Silver Spring Passive House Development Lands $303M To Start Construction
A 463-unit mixed-income project in Silver Spring designed to reach the highest level of sustainable development has closed on a major financing package and broken ground.
Hillandale Gateway, which is being developed via a partnership between the Housing Opportunities Commission of Montgomery County, The Duffie Cos. and PS Ventures, broke ground last week after it secured $303M in financing, HOC announced in a press release.
The project at 10110 and 10140 New Hampshire Ave. is planned as two buildings, with a combination of multigenerational, senior and mixed-income units.

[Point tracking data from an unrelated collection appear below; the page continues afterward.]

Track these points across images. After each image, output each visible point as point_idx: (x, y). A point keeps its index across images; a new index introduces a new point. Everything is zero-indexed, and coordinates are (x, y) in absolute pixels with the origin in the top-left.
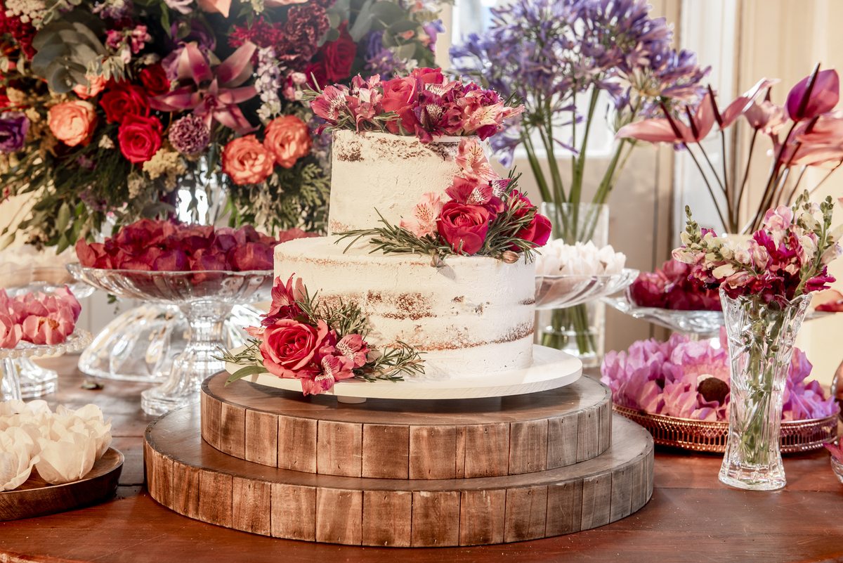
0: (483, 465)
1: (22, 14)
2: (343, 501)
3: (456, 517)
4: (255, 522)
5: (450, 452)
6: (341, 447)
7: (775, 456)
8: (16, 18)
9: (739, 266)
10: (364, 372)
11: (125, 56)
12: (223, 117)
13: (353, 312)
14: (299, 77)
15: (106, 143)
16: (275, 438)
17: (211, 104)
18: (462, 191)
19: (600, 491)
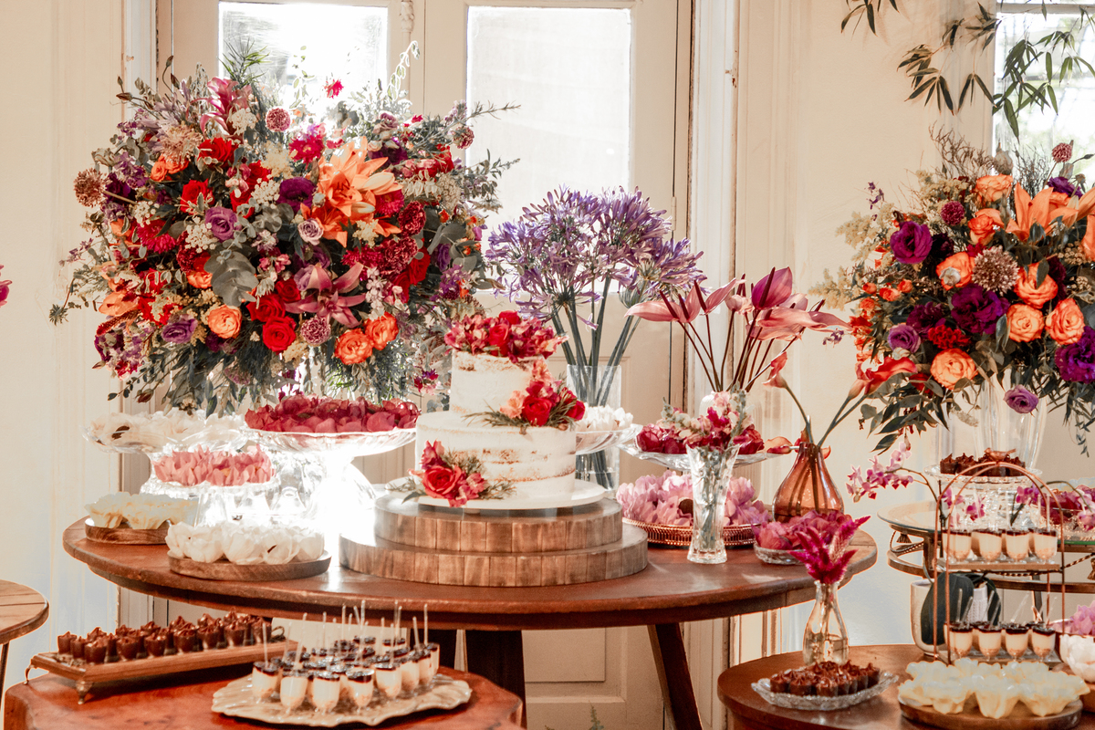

The 155-unit Radia at Hillandale Gateway is reserved for residents 62 and older, while the 308-unit Lumina at Hillandale Gateway is the multigenerational component. The development is reserving 54% of its units for those making between 30% and 80% of the area median income.
The project is being designed for the Passive House sustainability standard and is set to be Maryland's first zero-net energy building, according to the release.
HOC, a quasi-government organization that builds and operates affordable housing in the county, owns more than 9,400 rental properties and has a pipeline of 13 projects in planning or development.
“Hillandale Gateway, HOC’s largest new construction project to date, will provide hundreds of much-needed affordable and market-rate homes in Montgomery County,” HOC President and Executive Director Chelsea Andrews said in the release. “It will foster economic growth in line with the White Oak Science Gateway Master Plan and be a catalyst for revitalization in eastern Montgomery County.”
Wednesday’s groundbreaking came after a decade-long effort to redevelop Holly Hall, a three-building, 96-unit public housing site that was built in the 1960s. It sits about 5 miles from Downtown Silver Spring and 1.5 miles from the Food and Drug Administration's White Oak campus, which has a 12M SF mixed-use development moving forward next door.
The project secured public and private debt, including $52M in Low-Income Housing Tax Credit equity, $16M in Montgomery County Housing Initiative Funding, $10M in Montgomery County Green Bank funds and more than $2.5M in Maryland grants.
The project also received $35M from the Housing Production Fund, $17M of 2024 Series A Multifamily Housing Development Bonds, and $176M of tax-exempt loans from three private lenders.
Construction is expected to be completed in early 2027.